In a move that could hardly be described as stunning, JC Penney’s board of directors fired CEO Ron Johnson just 16 months into the job of turning the venerable (some would say aging) retailer around. JCP has been on the clock to get results from their new brand concept using the tagline ”Fair and Square,” but the results kept heading in the wrong direction. The company lost $175 million in 2011 and doubled that in 2012. The final quarter of last year saw their sales drop by 32 percent. Now, that’s stunning.
Johnson seemed to have the right resume for the job, having had previous successes with Target and then Apple retail stores. And his new brand concept for JCP seemed bold and fresh with everyday low pricing, a boutiques-within-a-store concept with famous brands providing unique products, and the aforementioned tagline that alluded to the latest cultural trend of transparency. And?
Of course, very little of it worked. Shopper traffic steadily dropped, sales declined even more, and the boutiques were barely getting started. Oh, and somehow Johnson got into a legal tug of war with Macy’s over Martha Stewart branded merchandise. For Martha, it’s a good thing, maybe. For JCP, not so much.
So what went wrong? Here are a few theories, some or all of which may have contributed to the spectacular nosedive for the brand.
Ron knows retail but not branding: True, you could ask what’s the difference between the two for a retailer, but Johnson’s stints at Target and Apple were focused on heading merchandising and retail operations, respectively. The jump to CEO put a lot more resources at his disposal, but with no brand police. He built a grand vision of reinventing the brand, but in hindsight (which is more like 50/50 than 20/20), it alienated existing customers and attracted relatively few new ones. Johnson’s brand concept was ambitious, but likely too much of a stretch for the marketplace, in general, and clearly for the existing customer base, in particular.
Ron listened to what his customers said and not what they meant. Everyday low price strategies are common in retail, so much so that they have a well-known acronym, EDLP. But most retailers struggle to maintain the policy for an extended time. While customers may say in focus groups and surveys that they don’t want all the coupons and three-day sales, their actual behavior says otherwise. Coupons, limited time discounts and bonus buys are a positive part of the retail experience for many shoppers, and certainly for the previously loyal customer base of JCP. For them, it was vital element of the brand. It maintained the thrill of the hunt for the best bargain. Ron had very little pricing flexibility at Apple and, so, may have lost his touch, but even his use of flat prices—$25 instead of $24.99—has a frequent failure rate. The perceived difference is a dollar, Ron, not a penny, ironically enough.

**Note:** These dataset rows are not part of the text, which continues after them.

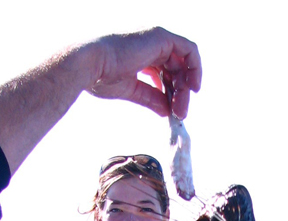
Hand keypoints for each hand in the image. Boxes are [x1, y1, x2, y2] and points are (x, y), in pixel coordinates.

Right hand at [87, 28, 201, 118]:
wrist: (92, 65)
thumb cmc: (102, 76)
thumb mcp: (132, 90)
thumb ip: (151, 97)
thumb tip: (166, 110)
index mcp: (142, 54)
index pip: (166, 72)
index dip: (173, 91)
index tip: (175, 109)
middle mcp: (151, 44)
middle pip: (177, 70)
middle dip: (181, 93)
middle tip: (180, 114)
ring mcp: (158, 39)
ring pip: (184, 64)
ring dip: (185, 88)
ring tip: (181, 109)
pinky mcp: (163, 38)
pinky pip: (189, 50)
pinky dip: (195, 68)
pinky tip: (192, 87)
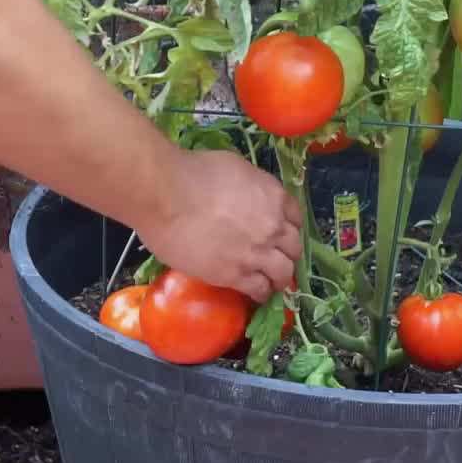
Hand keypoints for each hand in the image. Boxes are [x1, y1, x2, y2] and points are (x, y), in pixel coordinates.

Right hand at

Ron did the best he could with a brand that couldn’t be saved. It happens. Pontiac sales dropped for 25 straight years and nobody at GM could figure out how to change it, though many stars gave it a shot. JC Penney spent decades painting itself into a corner and addicting its customers to The Deal. When they took that away, there wasn’t a lot of brand left. There are a dozen places to buy name brands like Dockers, often in the same mall, but retailers need a way to get you to come looking in their store. Johnson came up with a number of ways to do that, but it just wasn’t enough to overcome the legacy of a company whose brand experience was locked into “Save now before it’s too late!”
When the smoke clears from this fiasco, it will be interesting to see where returning CEO Mike Ullman leads the company. Will he take JCP back to its roots where it was already struggling? Or will he try to build a hybrid version of the Johnson’s concept in an attempt to regain lost customers while luring a few new ones? Either way, JC Penney is likely to remain a cautionary tale about stretching a brand to new dimensions, only to have it snap.
As published in Central Penn Business Journal.